Havia uma expectativa de que algumas matérias sairiam para dar lugar a outras e a todos era recomendada atenção e calma. Havia alguma tensão no ar. Desde que decidi fazer esse concurso, há pouco menos de dois anos, ouço todo tipo de história sobre a prova. Tudo parecia ser possível mas optei por fazer como a maioria e estudei as matérias do último edital. Se viessem novidades, eu correria atrás quando elas fossem confirmadas. E elas vieram: pouca coisa saiu, muita entrou.
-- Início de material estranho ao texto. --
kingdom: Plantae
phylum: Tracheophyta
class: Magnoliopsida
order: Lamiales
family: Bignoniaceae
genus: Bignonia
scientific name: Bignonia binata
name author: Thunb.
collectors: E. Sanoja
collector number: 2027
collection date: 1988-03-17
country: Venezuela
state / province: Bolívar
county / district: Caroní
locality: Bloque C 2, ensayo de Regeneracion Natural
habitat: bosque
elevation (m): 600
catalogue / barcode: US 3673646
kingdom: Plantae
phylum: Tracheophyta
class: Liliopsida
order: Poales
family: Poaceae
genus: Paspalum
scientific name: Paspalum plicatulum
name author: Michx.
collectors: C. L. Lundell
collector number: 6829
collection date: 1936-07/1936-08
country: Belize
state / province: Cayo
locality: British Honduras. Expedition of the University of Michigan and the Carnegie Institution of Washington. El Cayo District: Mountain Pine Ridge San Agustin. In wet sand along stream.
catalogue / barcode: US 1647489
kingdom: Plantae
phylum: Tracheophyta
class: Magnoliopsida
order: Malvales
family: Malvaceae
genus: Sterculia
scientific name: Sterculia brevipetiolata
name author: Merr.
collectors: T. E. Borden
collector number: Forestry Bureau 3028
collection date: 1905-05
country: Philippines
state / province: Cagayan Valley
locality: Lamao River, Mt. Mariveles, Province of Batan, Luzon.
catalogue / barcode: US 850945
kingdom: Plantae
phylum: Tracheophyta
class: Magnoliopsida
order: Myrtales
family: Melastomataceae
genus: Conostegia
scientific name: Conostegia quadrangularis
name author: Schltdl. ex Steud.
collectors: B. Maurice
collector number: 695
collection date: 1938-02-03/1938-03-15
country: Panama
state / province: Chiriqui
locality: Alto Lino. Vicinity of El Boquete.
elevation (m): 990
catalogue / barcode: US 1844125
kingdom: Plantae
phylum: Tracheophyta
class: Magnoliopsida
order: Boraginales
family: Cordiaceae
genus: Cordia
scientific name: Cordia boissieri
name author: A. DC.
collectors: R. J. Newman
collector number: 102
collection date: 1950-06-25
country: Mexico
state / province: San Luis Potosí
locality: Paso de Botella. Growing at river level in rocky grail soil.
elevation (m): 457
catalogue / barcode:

Muita mesmo.

Dois dias depois da publicação do edital, me joguei no Centrão atrás das matérias novas. Na prova da Receita, não dá pra desencanar de nenhuma disciplina pois é exigida nota mínima em cada uma. Se você não tiver 40% de cada uma delas, dança.

Treta, bichão. Receita Federal é treta.

Treta pra mim e para os concorrentes pois para os donos de cursinho é vaca. Vaca gordíssima.

Matriculo-me numa pá de cursos e gasto os tubos. Esquematizo uma espécie de força tarefa com meus neurônios e comunico a todos os que ainda me sobram que o bicho vai pegar pro lado deles. Abro um novo cronograma em cima de minha mesa. Até a prova, dias 5 e 6 de dezembro, há apenas um fim de semana sem aula.

Um.

Justamente o fim de semana do show do AC/DC.

Pena você não poder ouvir minha gargalhada.